Reproduce the lines of the listing below verbatim, starting at the line that contains "See the attached image. Mask every" and ending with the final line of the listing, both included.
### Materials provided ###
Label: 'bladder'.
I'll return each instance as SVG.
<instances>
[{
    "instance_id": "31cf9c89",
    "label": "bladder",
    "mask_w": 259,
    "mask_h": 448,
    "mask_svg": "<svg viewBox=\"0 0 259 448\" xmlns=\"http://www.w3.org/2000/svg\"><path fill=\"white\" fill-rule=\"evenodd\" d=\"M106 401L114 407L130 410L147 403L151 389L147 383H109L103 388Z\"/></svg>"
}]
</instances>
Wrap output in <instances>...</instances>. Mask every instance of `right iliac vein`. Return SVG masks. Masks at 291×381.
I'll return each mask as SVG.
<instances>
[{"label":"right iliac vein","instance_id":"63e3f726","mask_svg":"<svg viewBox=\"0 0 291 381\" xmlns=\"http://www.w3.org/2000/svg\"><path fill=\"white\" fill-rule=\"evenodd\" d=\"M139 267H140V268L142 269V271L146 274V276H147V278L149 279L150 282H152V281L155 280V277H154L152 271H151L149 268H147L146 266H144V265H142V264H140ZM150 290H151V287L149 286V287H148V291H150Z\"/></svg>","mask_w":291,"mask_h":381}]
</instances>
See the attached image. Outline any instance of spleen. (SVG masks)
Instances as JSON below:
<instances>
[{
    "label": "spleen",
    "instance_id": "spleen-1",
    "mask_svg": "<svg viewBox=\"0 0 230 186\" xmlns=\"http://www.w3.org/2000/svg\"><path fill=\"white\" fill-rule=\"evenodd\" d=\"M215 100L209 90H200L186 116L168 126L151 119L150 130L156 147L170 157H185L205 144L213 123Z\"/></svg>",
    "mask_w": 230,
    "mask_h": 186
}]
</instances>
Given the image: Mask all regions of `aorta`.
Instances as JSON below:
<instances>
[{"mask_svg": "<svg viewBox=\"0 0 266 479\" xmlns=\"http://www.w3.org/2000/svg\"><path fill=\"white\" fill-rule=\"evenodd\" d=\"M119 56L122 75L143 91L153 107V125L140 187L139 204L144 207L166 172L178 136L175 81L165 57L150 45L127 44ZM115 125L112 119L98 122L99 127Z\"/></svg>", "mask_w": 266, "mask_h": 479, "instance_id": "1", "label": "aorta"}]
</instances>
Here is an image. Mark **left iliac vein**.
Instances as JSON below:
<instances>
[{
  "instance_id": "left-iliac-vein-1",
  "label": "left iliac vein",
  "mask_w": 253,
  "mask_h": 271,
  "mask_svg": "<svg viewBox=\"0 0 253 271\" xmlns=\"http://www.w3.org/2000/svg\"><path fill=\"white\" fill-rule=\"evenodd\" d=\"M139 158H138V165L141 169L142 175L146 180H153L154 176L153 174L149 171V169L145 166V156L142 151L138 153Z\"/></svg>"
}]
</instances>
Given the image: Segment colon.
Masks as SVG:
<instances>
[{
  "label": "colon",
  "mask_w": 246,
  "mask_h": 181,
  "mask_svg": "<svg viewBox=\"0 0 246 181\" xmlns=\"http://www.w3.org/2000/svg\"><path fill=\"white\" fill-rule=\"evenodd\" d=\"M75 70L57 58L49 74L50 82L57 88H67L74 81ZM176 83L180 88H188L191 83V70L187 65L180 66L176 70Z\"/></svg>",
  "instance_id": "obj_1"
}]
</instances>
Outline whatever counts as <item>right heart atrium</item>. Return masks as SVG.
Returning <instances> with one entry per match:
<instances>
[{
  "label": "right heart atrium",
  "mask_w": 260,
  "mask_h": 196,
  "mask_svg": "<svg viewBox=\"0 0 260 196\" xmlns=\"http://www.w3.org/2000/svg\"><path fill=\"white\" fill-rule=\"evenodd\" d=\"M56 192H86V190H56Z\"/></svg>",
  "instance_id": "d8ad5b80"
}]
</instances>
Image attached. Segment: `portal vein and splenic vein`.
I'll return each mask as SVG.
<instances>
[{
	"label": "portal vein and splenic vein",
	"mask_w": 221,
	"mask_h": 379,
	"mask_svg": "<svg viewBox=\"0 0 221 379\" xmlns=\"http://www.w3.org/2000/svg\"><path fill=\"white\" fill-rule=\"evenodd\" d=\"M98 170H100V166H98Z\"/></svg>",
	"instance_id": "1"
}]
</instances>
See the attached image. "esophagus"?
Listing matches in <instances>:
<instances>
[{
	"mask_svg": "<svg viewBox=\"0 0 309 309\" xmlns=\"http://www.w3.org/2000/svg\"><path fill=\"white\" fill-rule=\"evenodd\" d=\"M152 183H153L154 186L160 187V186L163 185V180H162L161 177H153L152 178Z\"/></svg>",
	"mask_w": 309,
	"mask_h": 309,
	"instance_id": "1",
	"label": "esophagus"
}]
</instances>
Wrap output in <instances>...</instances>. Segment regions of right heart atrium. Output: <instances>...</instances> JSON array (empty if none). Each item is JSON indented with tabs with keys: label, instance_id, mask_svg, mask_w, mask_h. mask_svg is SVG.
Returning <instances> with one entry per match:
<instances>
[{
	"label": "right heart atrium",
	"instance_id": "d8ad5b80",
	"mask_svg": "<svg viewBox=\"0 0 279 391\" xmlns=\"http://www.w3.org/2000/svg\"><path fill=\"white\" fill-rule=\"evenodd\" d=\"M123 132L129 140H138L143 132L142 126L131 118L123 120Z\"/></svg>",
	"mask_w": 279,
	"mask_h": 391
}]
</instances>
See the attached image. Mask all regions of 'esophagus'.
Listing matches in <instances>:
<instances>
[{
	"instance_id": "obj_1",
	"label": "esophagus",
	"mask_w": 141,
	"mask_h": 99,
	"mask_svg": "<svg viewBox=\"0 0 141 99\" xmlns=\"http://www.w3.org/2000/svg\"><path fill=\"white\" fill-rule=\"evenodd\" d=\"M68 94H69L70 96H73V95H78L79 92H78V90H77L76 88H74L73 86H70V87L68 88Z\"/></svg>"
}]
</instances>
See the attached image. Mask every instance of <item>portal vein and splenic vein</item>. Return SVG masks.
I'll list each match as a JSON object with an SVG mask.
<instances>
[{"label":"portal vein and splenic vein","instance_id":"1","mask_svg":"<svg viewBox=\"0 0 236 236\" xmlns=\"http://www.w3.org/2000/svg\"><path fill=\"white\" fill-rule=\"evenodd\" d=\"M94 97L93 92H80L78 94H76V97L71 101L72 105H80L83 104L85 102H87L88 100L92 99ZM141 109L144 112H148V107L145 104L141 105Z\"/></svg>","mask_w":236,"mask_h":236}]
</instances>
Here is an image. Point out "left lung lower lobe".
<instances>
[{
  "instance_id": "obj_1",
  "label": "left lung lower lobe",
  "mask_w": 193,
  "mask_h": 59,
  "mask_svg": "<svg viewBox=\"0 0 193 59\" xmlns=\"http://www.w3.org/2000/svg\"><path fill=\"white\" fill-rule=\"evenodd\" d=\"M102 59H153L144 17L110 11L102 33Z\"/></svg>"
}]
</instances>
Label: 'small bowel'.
###
_Solution to the exercise_:
See the attached image. Mask every instance of <item>portal vein and splenic vein</item>. Return SVG masks.
I'll list each match as a JSON object with an SVG mask.
<instances>
[{"label":"portal vein and splenic vein","instance_id":"1","mask_svg":"<svg viewBox=\"0 0 236 236\" xmlns=\"http://www.w3.org/2000/svg\"><path fill=\"white\" fill-rule=\"evenodd\" d=\"M94 97L93 92H80L78 94H76V97L71 101L72 105H80L83 104L85 102H87L88 100L92 99ZM141 109L144 112H148V107L145 104L141 105Z\"/></svg>","mask_w":236,"mask_h":236}]
</instances>
Here is an image. Point out "left lung lower lobe".
<instances>
[{
  "instance_id": "obj_1",
  "label": "left lung lower lobe",
  "mask_w": 193,
  "mask_h": 59,
  "mask_svg": "<svg viewBox=\"0 0 193 59\" xmlns=\"http://www.w3.org/2000/svg\"><path fill=\"white\" fill-rule=\"evenodd\" d=\"M102 59H153L144 17L110 11L102 33Z\"/></svg>"
}]
</instances>
Label: 'small bowel'.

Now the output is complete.